Wednesday, January 19, 2011


Lorette Potatoes...They are made from a combo of mashed potatoes & pâte à choux. They are then hand piped and finished off in the oven...


Step One-Prepare Potatoes

3 Russet potatoes

4 Tablespoons butter

2 eggs

 salt & pepper to taste


Peel and quarter the potatoes.  

Boil in salted water until soft-about 20 minutes.  

Drain well and puree with a mixer for a few seconds. 

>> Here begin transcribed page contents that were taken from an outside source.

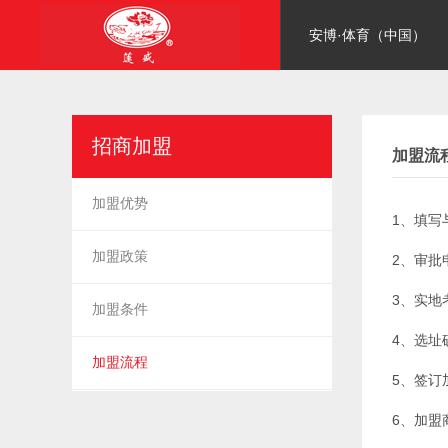
安博·体育（中国）
招商加盟
加盟流
加盟优势
1、填写
加盟政策
2、审批
3、实地
加盟条件
4、选址
加盟流程
5、签订
6、加盟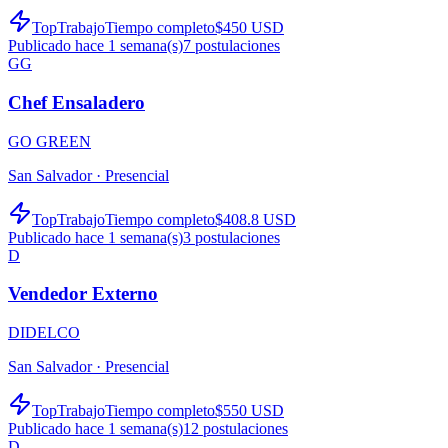
TopTrabajo
Tiempo completo
$450 USD
Publicado hace 1 semana(s)
7
postulaciones
GG
Chef Ensaladero
GO GREEN
San Salvador ·
Presencial
TopTrabajo
Tiempo completo
$408.8 USD
Publicado hace 1 semana(s)
3
postulaciones
D
Vendedor Externo
DIDELCO
San Salvador ·
Presencial
TopTrabajo
Tiempo completo
$550 USD
Publicado hace 1 semana(s)
12
postulaciones
D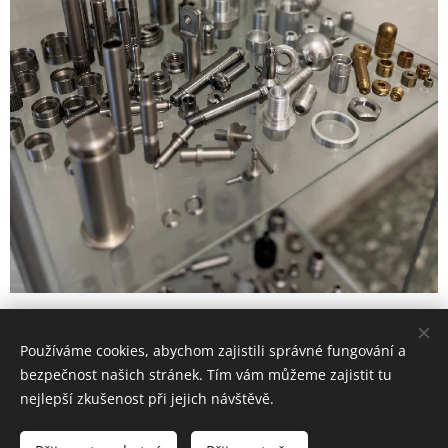
Používáme cookies, abychom zajistili správné fungování a
CNC-MT s.r.o. 2026
bezpečnost našich stránek. Tím vám můžeme zajistit tu
Cookies
nejlepší zkušenost při jejich návštěvě.
Jazyky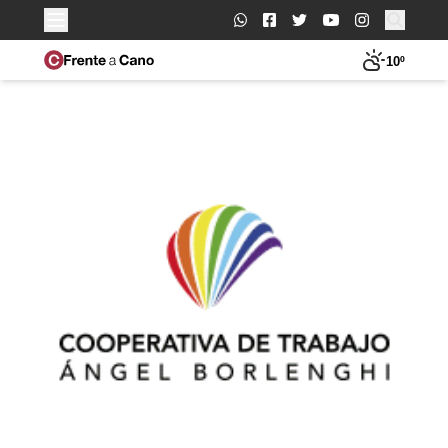
Buscar:
10º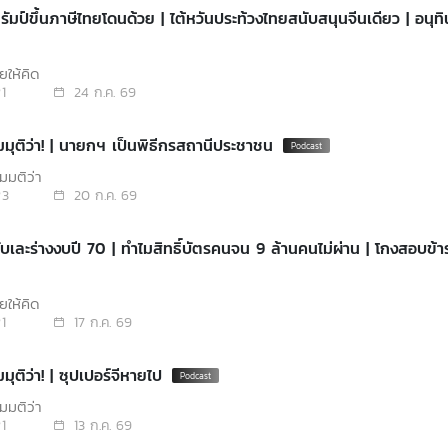
รัมป์ขึ้นภาษีไทยโดนด้วย | ไต้หวันประท้วงไทยสนับสนุนจีนเดียว | อนุทิ
ยให้คิด
1
24 ก.ค. 69
มมุติว่า! | นายกฯ เป็นพิธีกรสถานีประชาชน
มุติว่า
3
20 ก.ค. 69
ับเละร่างงบปี 70 | ทำไมสิทธิ์บัตรคนจน 9 ล้านคนไม่ผ่าน | โกงสอบข้า
ยให้คิด
1
17 ก.ค. 69
มุติว่า! | ซุปเปอร์จีหายไป
มุติว่า
1
13 ก.ค. 69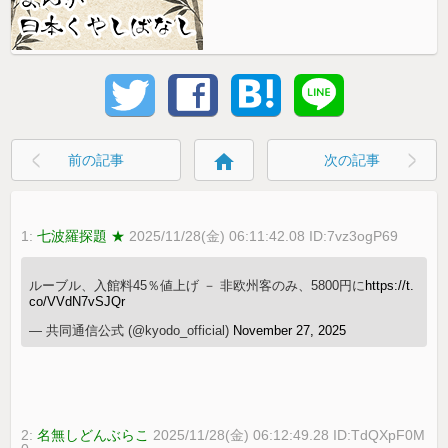
home
前の記事
次の記事
1:
七波羅探題 ★
2025/11/28(金) 06:11:42.08 ID:7vz3ogP69
ルーブル、入館料45％値上げ － 非欧州客のみ、5800円に
https://t.
co/VVdN7vSJQr
— 共同通信公式 (@kyodo_official)
November 27, 2025
2:
名無しどんぶらこ
2025/11/28(金) 06:12:49.28 ID:TdQXpF0M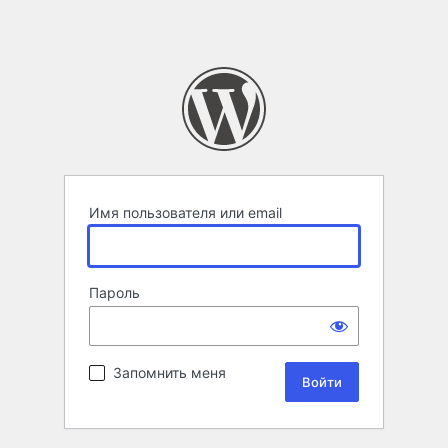
Имя пользователя или email
Пароль
Запомнить меня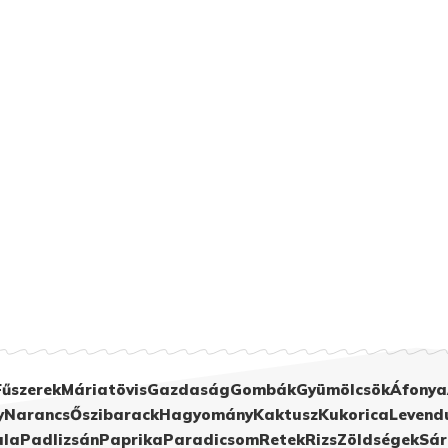
Fűszerek
Máriatövis
Gazdaság
Gombák
Gyümölcsök
Áfonya
y
Narancs
Őszibarack
Hagyomány
Kaktusz
Kukorica
Levend
ula
Padlizsán
Paprika
Paradicsom
Retek
Rizs
Zöldségek
Sár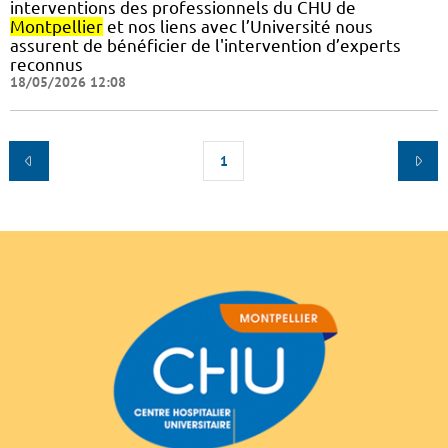
interventions des professionnels du CHU de
Montpellier
et nos liens avec l’Université nous
assurent de bénéficier de l'intervention d’experts
reconnus
18/05/2026 12:08
1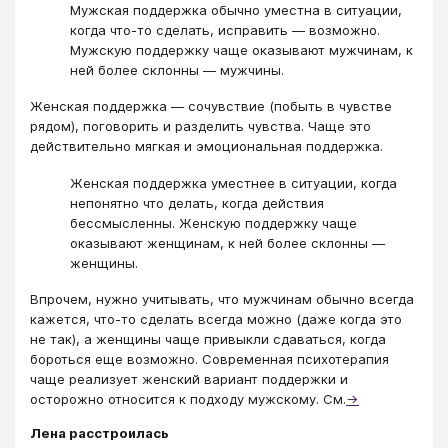
Мужская поддержка обычно уместна в ситуации,
когда что-то сделать, исправить — возможно.
Мужскую поддержку чаще оказывают мужчинам, к
ней более склонны — мужчины.
Женская поддержка — сочувствие (побыть в чувстве
рядом), поговорить и разделить чувства. Чаще это
действительно мягкая и эмоциональная поддержка.
Женская поддержка уместнее в ситуации, когда
непонятно что делать, когда действия
бессмысленны. Женскую поддержку чаще
оказывают женщинам, к ней более склонны —
женщины.
Впрочем, нужно учитывать, что мужчинам обычно всегда
кажется, что-то сделать всегда можно (даже когда это
не так), а женщины чаще привыкли сдаваться, когда
бороться еще возможно. Современная психотерапия
чаще реализует женский вариант поддержки и
осторожно относится к подходу мужскому. См.
→
Лена расстроилась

Step Two-Make Pate a Choux 

1/2c. water

1 tsp. sugar

4 Tablespoons butter

1/2c. flour

1/8 tsp. salt

2 eggs


1 egg + 1 Tablespoon water as an egg wash


In a saucepan, boil the water.  Reduce to medium and add sugar and butter.  When the butter is melted, add flour and salt.  Stir quickly to form a ball.  Remove from heat.  Cool 3 minutes and beat in eggs one at a time to form a thick dough.  Add this to the potatoes and stir.  Place in a pastry bag and pipe round shapes onto a parchment lined pan. Brush with the egg wash and sprinkle with kosher salt or sea salt.  Bake at 400 degrees for approx 30 minutes! Enjoy!